-- Request --
Transcribe the passage of the article on counting triplets in a sorted array that begins at the words "Time Complexity: O(N3)" and stops after the words "freq[arr[i] – 2 * D].".

Skip to content
Related Articles

Related Articles

Improve Article
Count triplets from a sorted array having difference between adjacent elements equal to D
  • Last Updated : 25 May, 2021

Given a sorted array arr[] consisting of N positive integers and an integer D, the task is to find the number of triplets (i, j, k) such that arr[j] – arr[i] = D and arr[k] – arr[j] = D and 0 ≤ i < j < k < N.

Examples:

Input: arr[] = {1, 2, 4, 5, 7, 8, 10}, D = 3
Output: 3
Explanation:
Following are the triplets having the difference between the adjacent elements is D(= 3) are:

  1. {1, 4, 7}
  2. {4, 7, 10}
  3. {2, 5, 8}

Therefore, the total count of triplets is 3.

Input: arr[] = {1, 2, 4, 5, 7, 8, 10}, D = 1
Output: 0



Naive Approach: The simplest approach to solve this problem is to generate all the triplets of the given array and count those triplets having the difference between the adjacent elements is D(= 3).

Time Complexity: O(N3)
Auxiliary Space: O(1)

Efficient Approach: The above approach can also be optimized by considering every element of the array as the last element of the triplet and check for the previous two elements i.e., (arr[i] – D) and (arr[i] – 2 * D) exists in the array or not. Follow the steps below to solve the problem.

  • Initialize a HashMap, say M that stores the frequency of the array elements.
  • Initialize a variable, say ans as 0.
  • Traverse the given array arr[] and perform the following steps:
    • Increment the frequency of arr[i] by 1 in the HashMap M.
    • Now, check if the element (arr[i] – D) and (arr[i] – 2 * D) are present in the HashMap or not. If found to be true, then increment the value of ans by  freq[arr[i] – D] * freq[arr[i] – 2 * D].
  • After completing the above steps, print the value of ans as the resultant count of triplets in the array.

Below is the implementation of the above approach:

C++




// C++ program for the above approach
 
#include <bits/stdc++.h>
using namespace std;
 
// Function to count the number of
// triplets having difference
// between adjacent  elements equal to D
int countTriplets(int D, vector<int>& arr)
{
    // Stores the frequency
    // of array elements
    unordered_map<int, int> freq;
 
    // Stores the count of
    // resultant triplets
    int ans = 0;
 
    // Traverse the array
    for (int i = 0; i < arr.size(); i++) {
 
        // Check if arr[i] - D and
        // arr[i] - 2 * D  exists
        // in the Hashmap or not
        if (freq.find(arr[i] - D)
                != freq.end()
            && freq.find(arr[i] - 2 * D)
                   != freq.end()) {
 
            // Update the value of ans
            ans += freq[arr[i] - D]
                   * freq[arr[i] - 2 * D];
        }
 
        // Increase the frequency
        // of the current element
        freq[arr[i]]++;
    }
 
    // Return the resultant count
    return ans;
}
 
// Driver Code
int main()
{
    vector<int> arr{ 1, 2, 4, 5, 7, 8, 10 };
    int D = 1;
    cout << countTriplets(D, arr);
 
    return 0;
}

Java




// Java program for the above approach
import java.util.*;
 
class GFG{
 
// Function to count the number of
// triplets having difference
// between adjacent  elements equal to D
static int countTriplets(int D, int []arr)

-- Source excerpt --
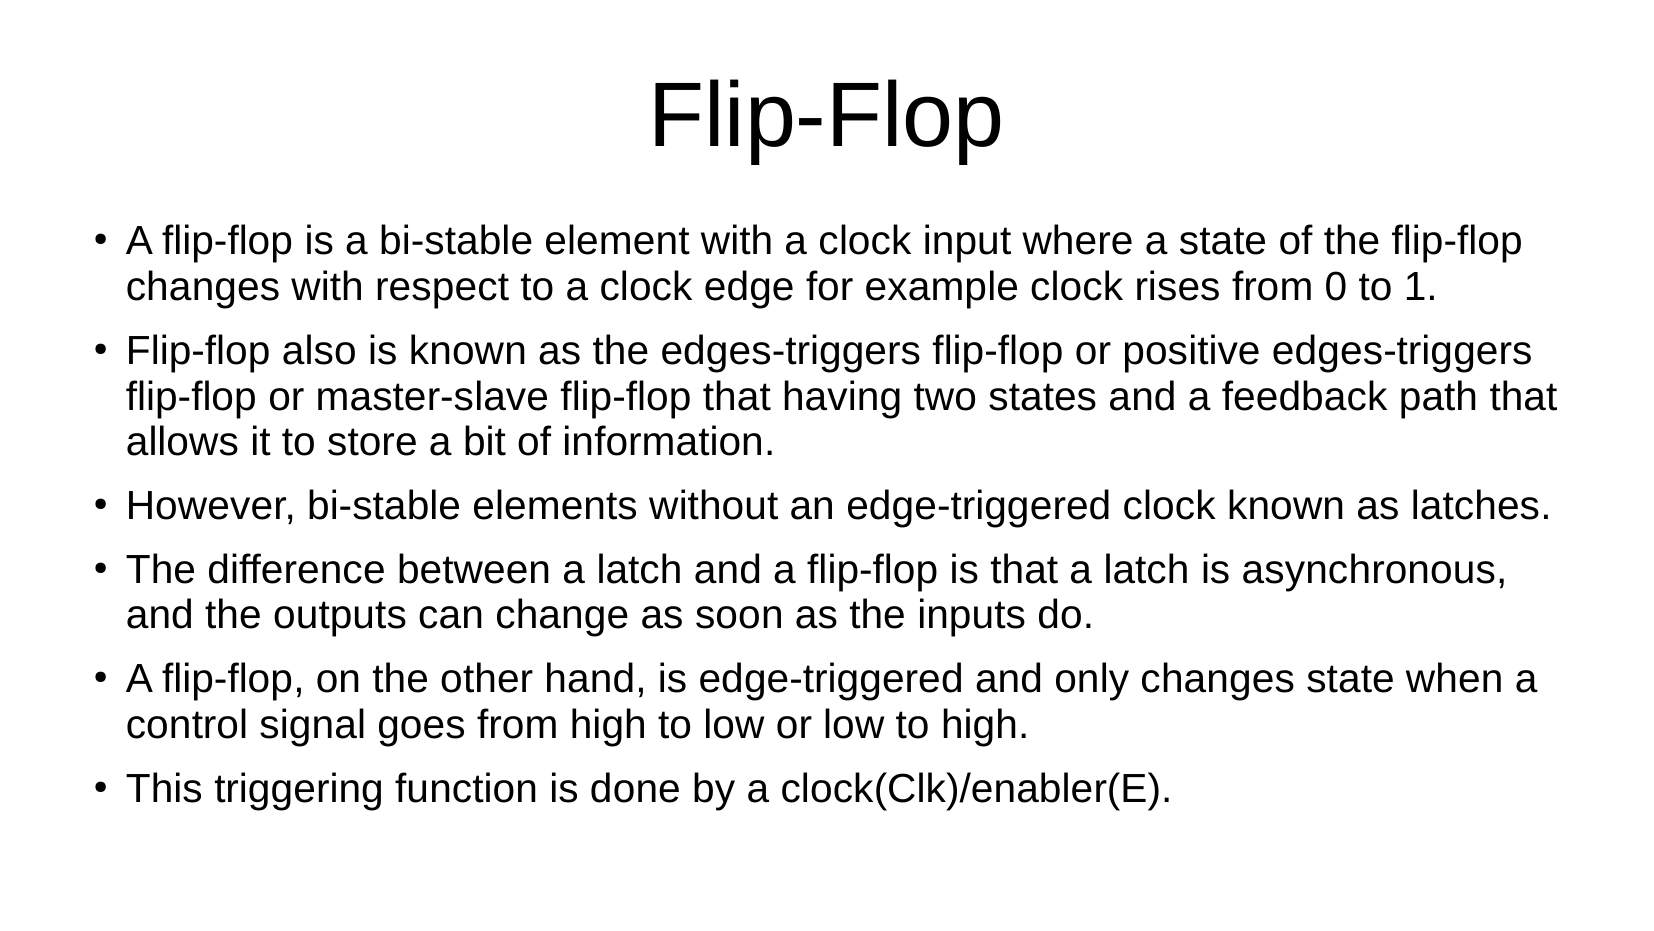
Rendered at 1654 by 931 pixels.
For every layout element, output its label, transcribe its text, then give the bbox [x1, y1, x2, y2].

list A flip-flop is a bi-stable element with a clock input where a state of the flip-flop changes with respect to a clock edge for example clock rises from 0 to 1. Flip-flop also is known as the edges-triggers flip-flop or positive edges-triggers flip-flop or master-slave flip-flop that having two states and a feedback path that allows it to store a bit of information. However, bi-stable elements without an edge-triggered clock known as latches. The difference between a latch and a flip-flop is that a latch is asynchronous, and the outputs can change as soon as the inputs do. A flip-flop, on the other hand, is edge-triggered and only changes state when a control signal goes from high to low or low to high. This triggering function is done by a clock(Clk)/enabler(E). [82, 217, 1571, 841]
title Flip-Flop [82, 37, 1571, 193]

-- Exercise output --
Time Complexity: O(N3)
Auxiliary Space: O(1)

Efficient Approach: The above approach can also be optimized by considering every element of the array as the last element of the triplet and check for the previous two elements i.e., (arr[i] – D) and (arr[i] – 2 * D) exists in the array or not. Follow the steps below to solve the problem.

  • Initialize a HashMap, say M that stores the frequency of the array elements.
  • Initialize a variable, say ans as 0.
  • Traverse the given array arr[] and perform the following steps:
    • Increment the frequency of arr[i] by 1 in the HashMap M.
    • Now, check if the element (arr[i] – D) and (arr[i] – 2 * D) are present in the HashMap or not. If found to be true, then increment the value of ans by  freq[arr[i] – D] * freq[arr[i] – 2 * D].